Graffiti – Die Kunst des Alltags – Rundgang mit Bastee Roese
Graffiti: Schmiererei oder Kunst? Keins von beidem, sagt Bastee Roese: Für die – oft illegalen – Sprayer geht es darum, den eigenen Namen so einzigartig wie möglich in der Szene zu verbreiten. Der 35-jährige Auftrags-Sprüher nahm „Dein Wolfsburg“ mit auf eine besondere Graffiti-Stadtführung.
Um sich voneinander abzuheben, befassen sich Sprayer mit Formen, Schrifttypen, Subkultur. Dabei kommen oft selbst für Uneingeweihte recht kunstvolle Arbeiten heraus. Für Schmierereien hat auch Bastee nichts übrig, aber: „Irgendwann ist das vielleicht jemand mit Rang und Namen.“ Berühmte Sprayer hat Wolfsburg einige hervorgebracht, wie „Beet“, der aus Buchstaben Figuren macht, und „Herr von Grau“, der auch im Hip Hop reüssierte.

Zu sprühen begann Bastee 1992 an der Dieselstraßen-Wand, die heute von einer dicken Lackschicht überzogen ist. Eigentlich ist das Übersprühen in der Szene verpönt; nur, wenn verfeindete Crews sich die Reviere streitig machen, komme es dazu. Und manchmal auch zu Gewalt: Bastee berichtet von eskalierten Partys, mit Schlägereien, Schießereien und umgekippten Autos. Von Subkultur-Romantik keine Spur: „Heute ist es nicht mehr so extrem.“
Vieles hat sich laut Bastee verändert. Er stellt fest, dass die heutige Szene ihre Einflüsse eher aus sich selbst holt als aus den Ursprüngen in New York, sieht darin aber auch die Chance für Neues. Die Verbindung von Fußball und Graffiti versteht er nicht: „In der Szene kann man damit nicht landen.“ Waren Schablonen früher als uncool verpönt, sind sie heute in der Street Art der Stand der Dinge. Schade findet Bastee, dass in Wolfsburg viele illegale Arbeiten beseitigt wurden, nur wenige sind erhalten. Beispiele dafür und für bemerkenswerte Auftragsarbeiten zeigt uns Bastee bei einem Rundgang durch Wolfsburg. Viel Spaß beim Entdecken!
Graffitikunst in Wolfsburg – Stationen des Stadtrundgangs
Dieselstraße 36/Amselweg, Jobwerk

Die Wand ist der Graffiti-Klassiker in Wolfsburg. Seit Anfang der Neunziger in Benutzung, haben Generationen von Sprayern Schicht auf Schicht auf dem knapp 100 Meter langen Mauerwerk hinterlassen. Man erkennt dies an der unebenen Struktur: An manchen Stellen ist die Wand um mehrere Millimeter dicker – durch die viele Lackfarbe, die zum Teil auch schon abgefallen ist. An der Straßenecke, am Zaunsockel, findet sich zudem eine besondere Graffiti-Abart: Reste einer Fliese nach Art des französischen Künstlers Invader sind in Knöchelhöhe zu sehen.

(Datensätze aus einer Datenquelle)
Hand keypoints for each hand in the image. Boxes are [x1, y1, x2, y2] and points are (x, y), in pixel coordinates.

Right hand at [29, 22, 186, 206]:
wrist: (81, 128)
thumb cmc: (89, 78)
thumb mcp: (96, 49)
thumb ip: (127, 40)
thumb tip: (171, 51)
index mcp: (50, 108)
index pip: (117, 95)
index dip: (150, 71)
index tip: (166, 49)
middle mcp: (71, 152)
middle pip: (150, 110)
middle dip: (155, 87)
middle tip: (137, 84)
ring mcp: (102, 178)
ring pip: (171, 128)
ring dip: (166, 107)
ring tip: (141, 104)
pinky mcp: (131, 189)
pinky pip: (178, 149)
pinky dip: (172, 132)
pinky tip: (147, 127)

--

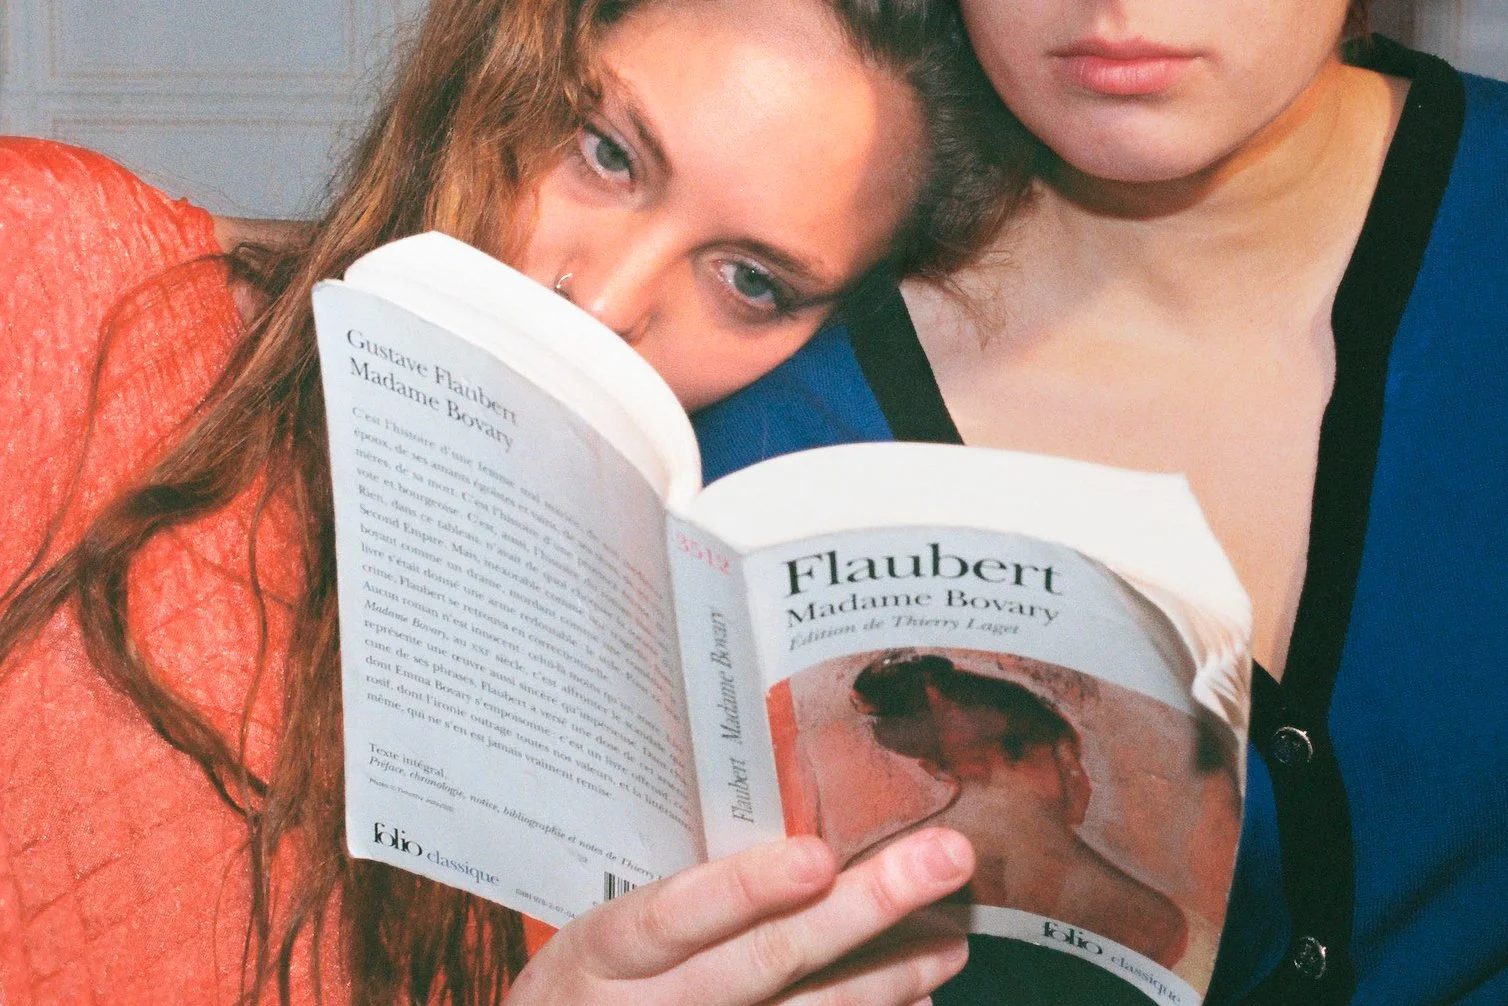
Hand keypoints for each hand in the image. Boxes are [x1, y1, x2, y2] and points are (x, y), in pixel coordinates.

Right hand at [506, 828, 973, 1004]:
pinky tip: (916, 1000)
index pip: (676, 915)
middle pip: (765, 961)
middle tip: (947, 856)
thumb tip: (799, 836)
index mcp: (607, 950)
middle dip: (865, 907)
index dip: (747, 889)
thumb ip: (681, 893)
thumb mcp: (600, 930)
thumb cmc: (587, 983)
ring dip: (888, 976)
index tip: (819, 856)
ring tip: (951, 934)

--

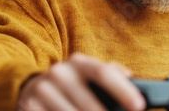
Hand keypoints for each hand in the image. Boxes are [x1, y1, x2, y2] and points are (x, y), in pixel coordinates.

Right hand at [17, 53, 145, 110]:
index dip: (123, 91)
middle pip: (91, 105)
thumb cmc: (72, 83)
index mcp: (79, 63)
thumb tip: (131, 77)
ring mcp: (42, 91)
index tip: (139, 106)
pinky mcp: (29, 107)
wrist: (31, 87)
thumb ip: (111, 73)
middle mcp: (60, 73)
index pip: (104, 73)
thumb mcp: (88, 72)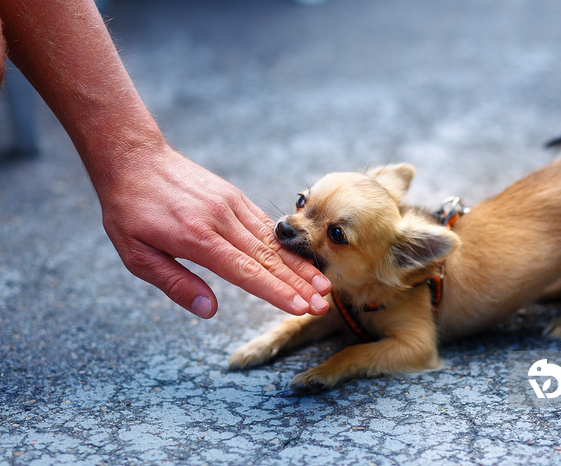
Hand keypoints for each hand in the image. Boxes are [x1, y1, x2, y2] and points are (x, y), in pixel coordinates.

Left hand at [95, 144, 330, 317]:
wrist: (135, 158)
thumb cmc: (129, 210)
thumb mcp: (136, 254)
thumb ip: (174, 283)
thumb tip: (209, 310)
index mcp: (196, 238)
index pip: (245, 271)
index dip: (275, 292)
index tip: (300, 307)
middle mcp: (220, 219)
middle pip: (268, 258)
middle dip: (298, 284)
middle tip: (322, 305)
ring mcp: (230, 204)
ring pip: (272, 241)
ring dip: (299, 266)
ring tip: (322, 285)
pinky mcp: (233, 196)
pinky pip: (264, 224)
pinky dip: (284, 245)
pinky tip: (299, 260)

# [Aufgaben]
1. Schreiben Sie aus dem Text über Graffiti in Wolfsburg den Abschnitt ab, der mit „Graffitikunst in Wolfsburg“ anfängt und mit „Knöchelhöhe zu sehen.“ aufhört.
2. Führen Sie den Text über Graffiti in Wolfsburg im Anschluss an seinen letzten Satz weiter.

# [Lösungen]
1.
Graffitikunst in Wolfsburg – Stationen des Stadtrundgangs
Dieselstraße 36/Amselweg, Jobwerk

Die Wand ist der Graffiti-Klassiker in Wolfsburg. Seit Anfang der Neunziger in Benutzung, haben Generationen von Sprayern Schicht auf Schicht auf dem knapp 100 Meter langen Mauerwerk hinterlassen. Man erkennt dies an der unebenen Struktur: An manchen Stellen ist die Wand um mehrere Millimeter dicker – durch die viele Lackfarbe, die zum Teil auch schon abgefallen ist. An der Straßenecke, am Zaunsockel, findet sich zudem eine besondere Graffiti-Abart: Reste einer Fliese nach Art des französischen Künstlers Invader sind in Knöchelhöhe zu sehen.

2.
Dieselstraße 18, Streetlife

Auf dem Hinterhof von Streetlife betreibt Bastee seine „private Hall Of Fame“, die er gelegentlich selbst übersprüht. Zurzeit zeigt es einen Schriftzug mit seinem SprüherNamen „RISE“ und einen Bären in Angriffspose. Mit der Farbkombination des Pieces bezieht er sich auf die Ursprünge des Graffiti in New York: Die Outlines sind ohne Kontrast zur Füllung, die Farben sind in Pastelltönen gehalten, und er verarbeitete viele Pfeile, die dynamisch in verschiedene Richtungen zeigen.
An der Vorburg/unter der Berliner Brücke

An diesem Brückenpfeiler findet man eine Weiterentwicklung des Graffiti: Street Art, mit einer Schablone auf die Wand gesprüht. Der Pfeiler wurde vorher überstrichen, die beiden lebensgroßen Männerfiguren illegal mit schwarzer Farbe aufgebracht. „Wenn man mit Schablonen arbeitet, muss man vieles mitbedenken“, erläutert Bastee. Für größere freie Stellen seien Stege im Papier zu berücksichtigen, damit Teile nicht auseinanderreißen. Als Tag ist nach Vorbild des berühmten Phantom-Künstlers Banksy der Schriftzug „LACUNA“ angebracht. Die weiteren Tags um die Arbeit herum gehören nach Bastees Auffassung nicht zum Werk.
Reislingen, Zollstraße/Hauptstraße (Werraring 21)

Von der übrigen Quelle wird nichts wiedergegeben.